TEXT SHOWN:
—————

Characterization of the IQCH homozygous c.1456+1G>C variant identified in the patient (A) Linear structure of the IQCH gene showing exons (bars) and introns (junctions). The red asterisk indicates the mutation site (source: Ensembl genome browser). Chromatograms of IQCH Sanger sequencing for the patient (right) and control individual (left). (B) Analysis of IQCH isoforms in human adult tissues and spermatozoa samples. Samples lacking reverse transcriptase for cDNA amplification (-RT) were used as a negative control. Tissues: 1: heart, 2: brain, 3: placenta, 4: lung, 5: liver, 6: muscle, 7: kidney, 8: pancreas, 9: colon, 10: ovary, 11: leukocytes, 12: prostate, 13: intestine, 14: spleen, 15: testis (highlighted by the red box), and 16: thymus. (C) IQCH expression profile throughout human spermatogenesis according to single-cell RNA-seq quantitative sequencing (data from the ReproGenomics viewer). Transcript levels are indicated in UMI (unique molecular identifier) normalized for all stages of germ cell differentiation (spermatogonia to differentiated spermatids) and somatic cell type (Leydig cells, Sertoli cells, macrophages). (D) Left panel: semi-quantitative RT-PCR analysis of IQCH isoforms in spermatozoa from the control individual and the patient. The RT-PCR signal was normalized against that of HPRT (352 bp amplicon). Middle panel: chromatograms showing the amplicon sequencing, with the red lines marking the exon boundaries. Right panel: RT-qPCR analysis of IQCH transcripts in sperm from the control individual and the patient after normalization against GAPDH. (E) Linear structure of the IQCH protein showing multiple enzymatic, metabolic, and signaling domains, together with the mutation site identified in the patient of the present study and the localization of antibody epitopes used in the experimental analyses. CK-l, carbamate kinase-like domain; IQ, IQ motif; Zn-exo, Zn-dependent exopeptidase domain; LDH-l, lactate dehydrogenase C-terminal domain-like (figure created using DOG software²²). Western blot and immunodetection analyses of IQCH from spermatozoa from the patient using antibody Ab-B. α-tubulin is stained in green and DNA with DAPI, in blue. Scale bar 10 μm.

—————

RECORD EXCERPTS:
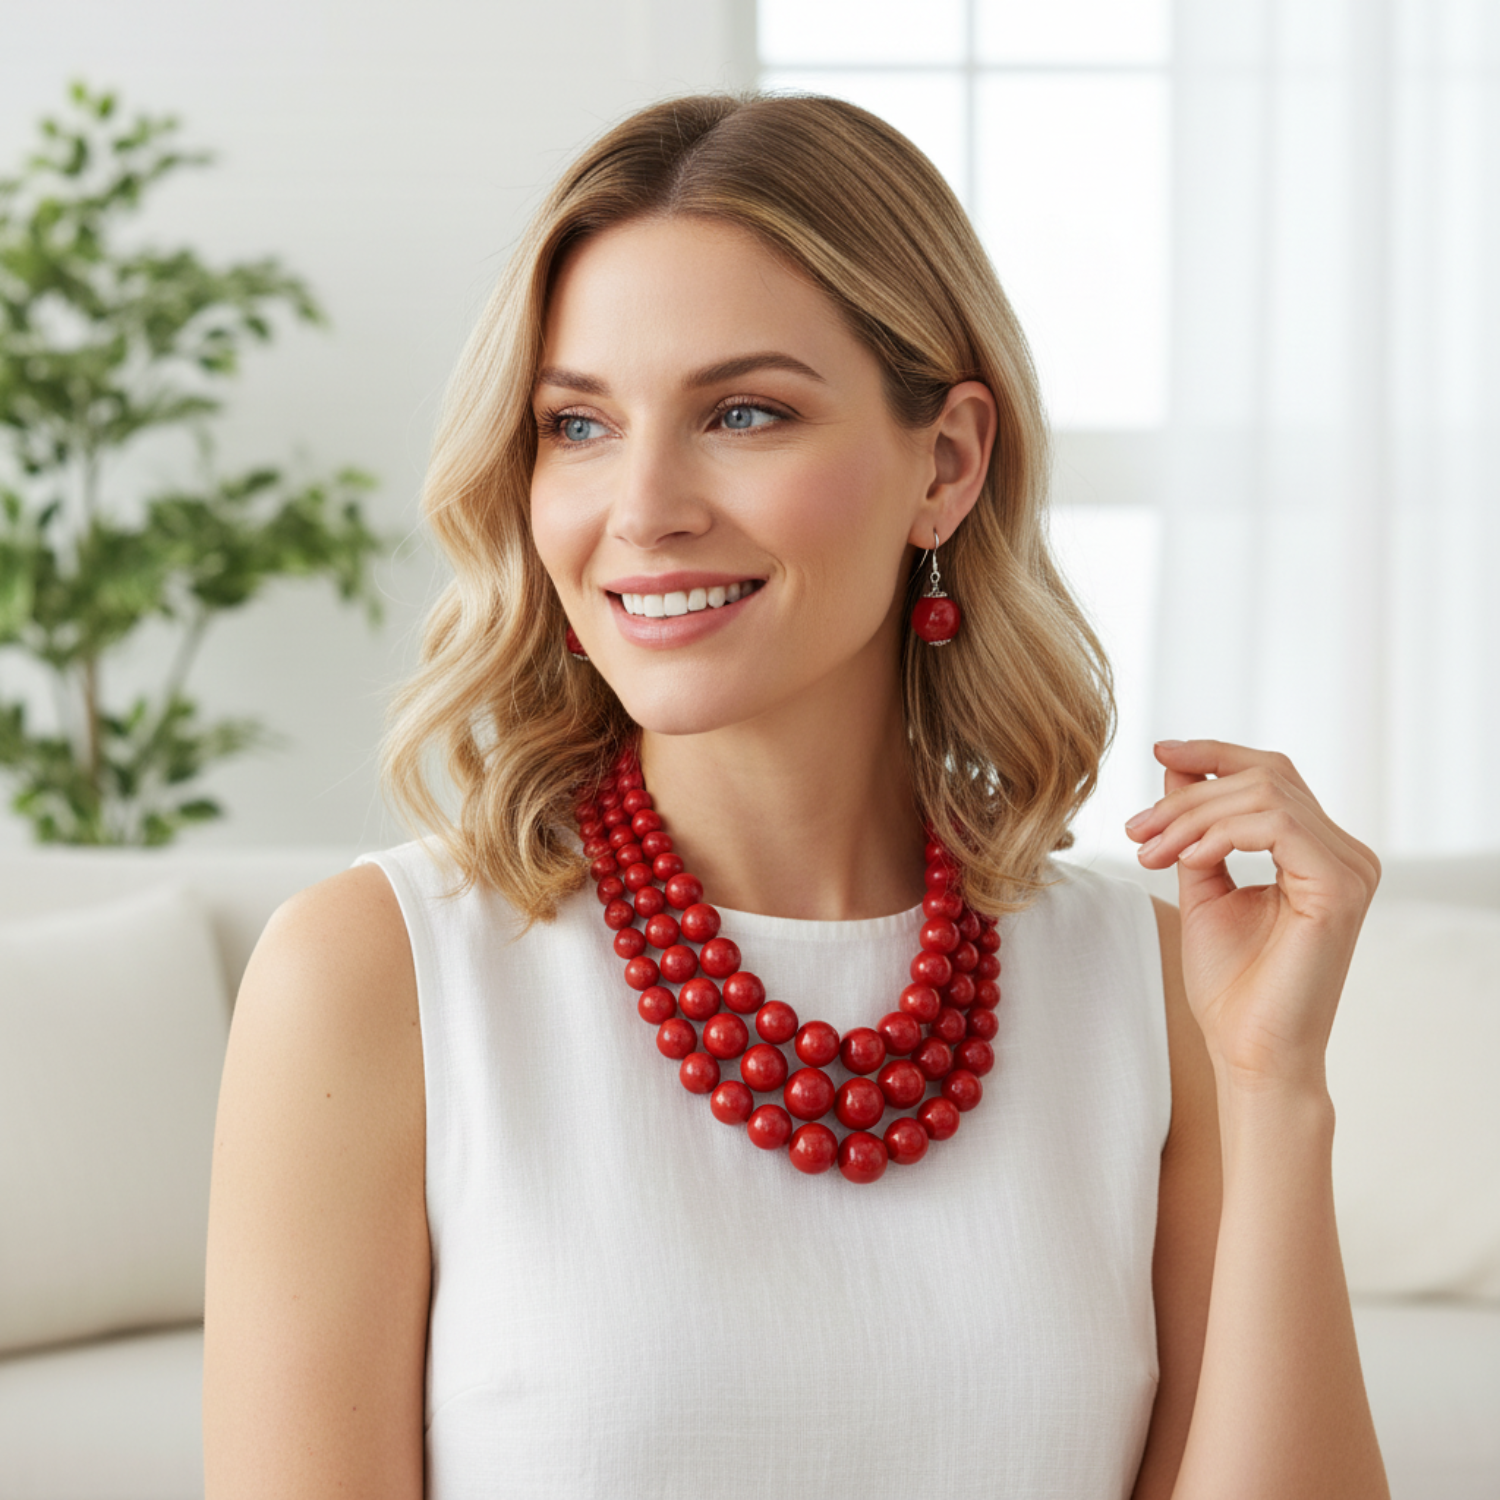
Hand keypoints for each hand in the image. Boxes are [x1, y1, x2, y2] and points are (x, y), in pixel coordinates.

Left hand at [1124, 740, 1380, 1092]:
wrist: (1249, 1051)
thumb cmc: (1231, 984)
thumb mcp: (1202, 885)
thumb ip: (1196, 829)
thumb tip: (1176, 768)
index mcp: (1319, 850)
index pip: (1271, 774)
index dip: (1214, 753)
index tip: (1158, 750)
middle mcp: (1345, 853)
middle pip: (1263, 777)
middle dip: (1187, 797)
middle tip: (1136, 831)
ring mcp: (1350, 868)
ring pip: (1264, 795)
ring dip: (1192, 817)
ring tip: (1150, 852)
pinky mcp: (1340, 888)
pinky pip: (1277, 825)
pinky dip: (1221, 834)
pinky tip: (1186, 860)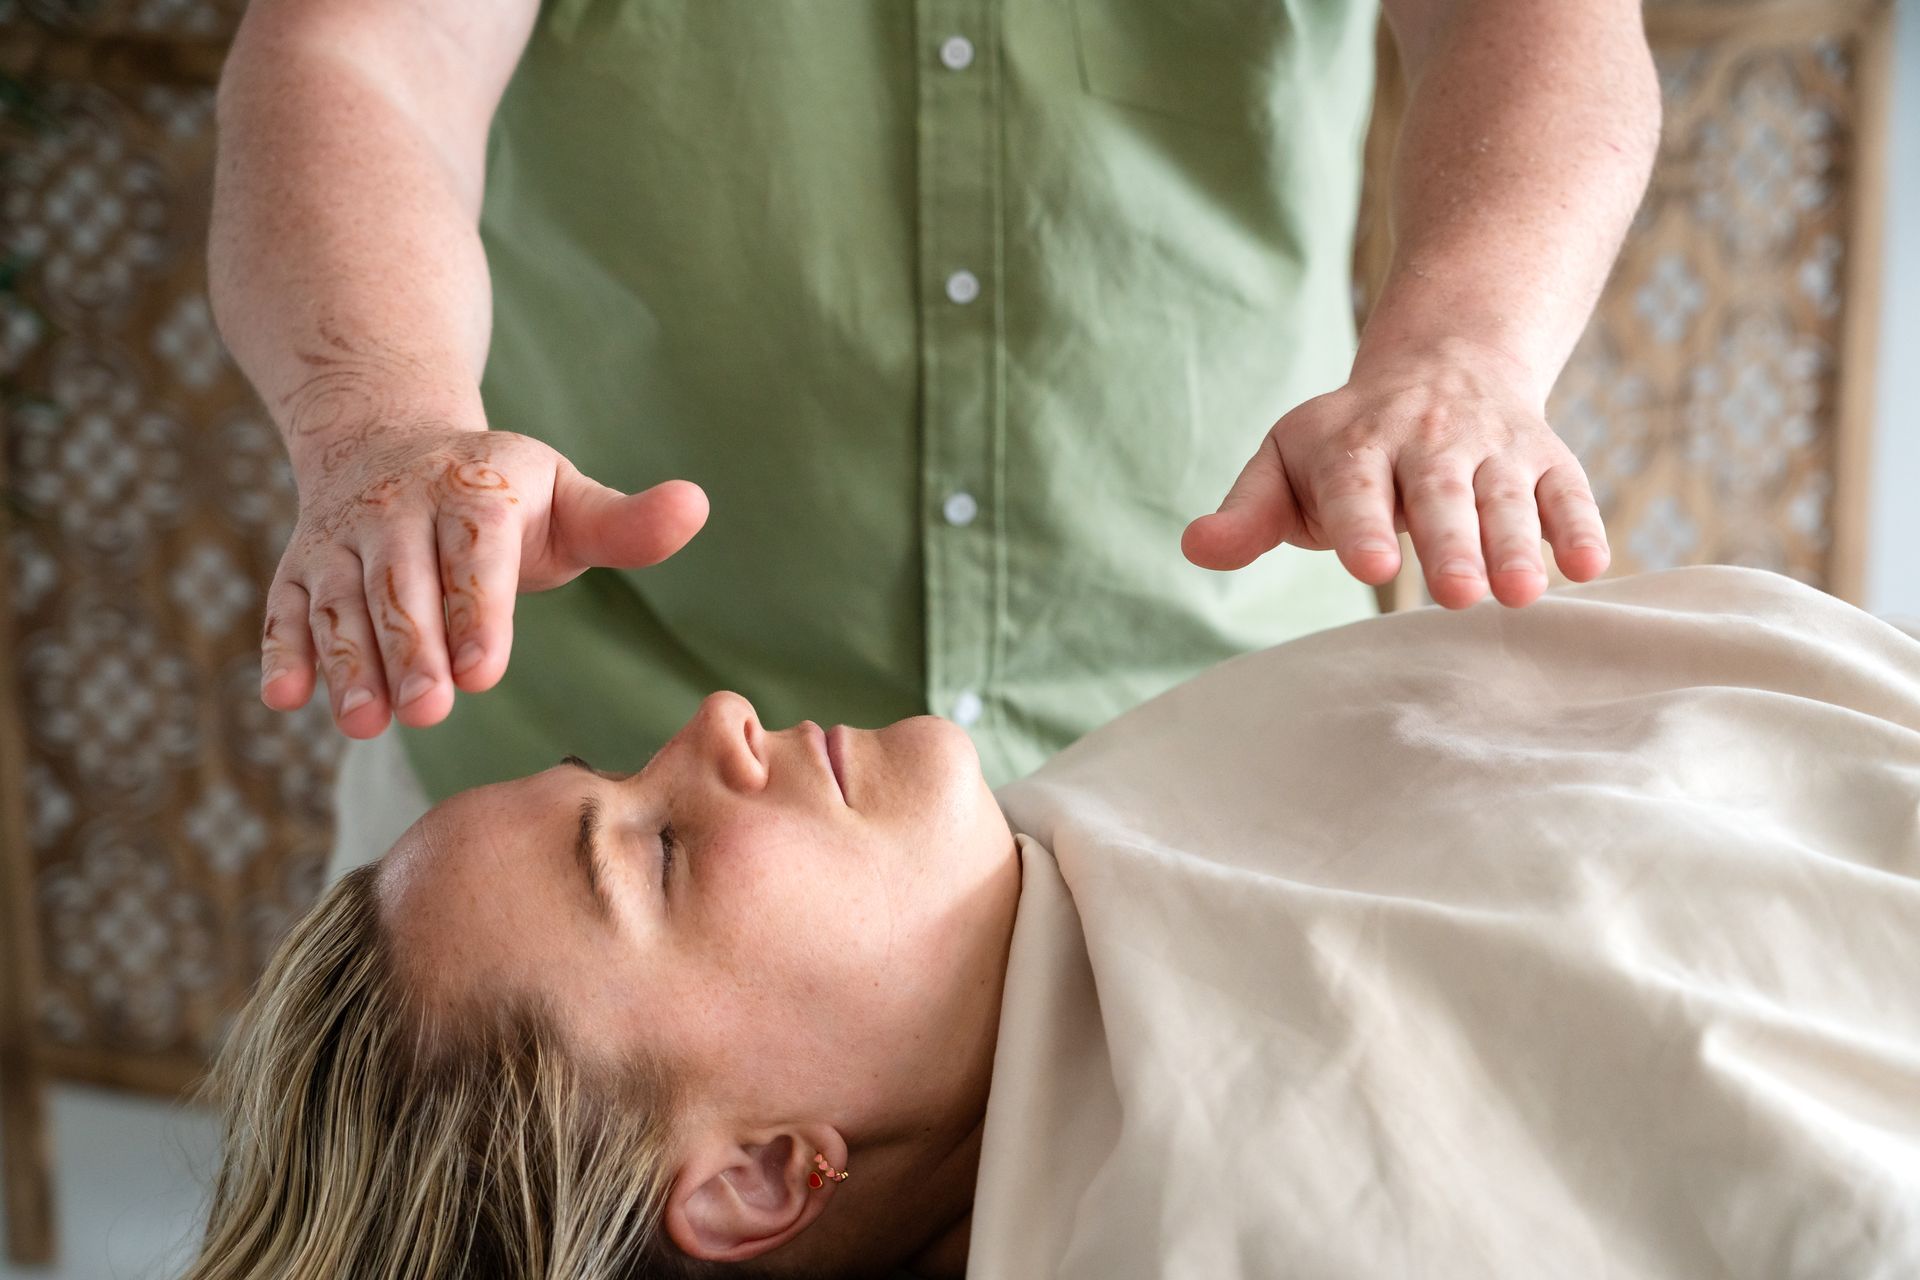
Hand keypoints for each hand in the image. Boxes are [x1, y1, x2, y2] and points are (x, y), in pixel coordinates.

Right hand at [260, 425, 707, 736]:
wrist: (390, 444)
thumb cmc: (505, 496)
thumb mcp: (567, 500)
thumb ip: (626, 523)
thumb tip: (697, 506)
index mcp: (474, 489)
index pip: (476, 549)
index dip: (478, 608)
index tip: (486, 672)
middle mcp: (398, 509)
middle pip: (403, 583)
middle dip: (413, 650)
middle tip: (429, 711)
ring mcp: (343, 539)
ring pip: (342, 602)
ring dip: (349, 662)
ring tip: (363, 722)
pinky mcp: (300, 569)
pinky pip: (286, 608)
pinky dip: (282, 650)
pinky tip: (287, 697)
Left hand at [1181, 346, 1609, 608]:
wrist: (1443, 359)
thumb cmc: (1347, 440)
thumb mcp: (1286, 461)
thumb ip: (1248, 513)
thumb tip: (1196, 549)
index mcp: (1355, 444)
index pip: (1355, 487)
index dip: (1362, 525)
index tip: (1370, 566)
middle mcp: (1429, 441)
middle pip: (1439, 495)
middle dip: (1450, 542)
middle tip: (1457, 595)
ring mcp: (1492, 449)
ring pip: (1507, 497)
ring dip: (1516, 544)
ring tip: (1519, 594)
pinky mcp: (1545, 458)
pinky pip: (1568, 490)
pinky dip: (1580, 525)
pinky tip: (1589, 567)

—————

REQUIRED ACTION 1: List every abbreviated protein domain defined in the IQCH figure legend, with the full name each abbreviation stands for.
REQUIRED ACTION 2: Continue the IQCH figure legend from its last sentence.

EXPECTED ANSWER 1:
- CK-l: carbamate kinase-like domain
- IQ: IQ motif
- Zn-exo: Zn-dependent exopeptidase domain
- LDH-l: lactate dehydrogenase C-terminal domain-like

EXPECTED ANSWER 2:
Figure 3

Association of IQCH with calmodulin in flagella and its requirement for sperm capacitation (A) Western blot analysis of protein tyrosine phosphorylation following in vitro capacitation of spermatozoa from the patient and a control individual, at 37°C for 3 h. The data presented for the control individual are representative of the profiles obtained with semen samples from five control individuals displaying normal semen parameters following WHO criteria (Figure S3A). (B) Assessment of the IQCH/calmodulin interaction by proximity ligation assay (PLA). Analysis of the physical proximity of IQCH and calmodulin (CaM) relative to the biological negative control (DNAI2-SPAG6, two proteins from different axonemal complexes) and positive control (DNAI2-DNAH17, two proteins from the same axonemal complex). (C) 3D structures of IQ motifs bound to calmodulin in the calcium free status. Side chains of the residues involved in IQ-CaM interactions are shown as sticks and colored blue or orange for polar and hydrophobic contacts, respectively. Structural and sequence alignments of the IQ motifs from IQCH, IQCG, and Myosin V are shown.

Figure 4

Analysis of the spatial distribution of IQCH within sperm flagella by super-resolution microscopy (A) STORM imaging of sperm flagella stained for IQCH (red) and α-tubulin (green) or calmodulin (CaM, green). Scale bars 1 μm. (B) STED images of co-staining IQCH (violet) and α-tubulin (green), highlighting the helicoidal spatial distribution of IQCH along the sperm flagellum (dashed frames) and its co-localization with calmodulin. Distribution profiles of the signal in the selected regions highlight the longitudinal and transversal periodicity of IQCH. Scale bars 2 μm and 2.5 μm. (C) Schematic representation of a transversal section of a sperm flagellum with the localization of proteins identifying the various complexes and subcellular regions of sperm flagella localization [Graphical elements from Servier Medical Art, licensed under a Creative Commons Attribution 3.0 Unported License]. Distribution data were obtained by analyzing the STORM and STED images shown in Figure S4.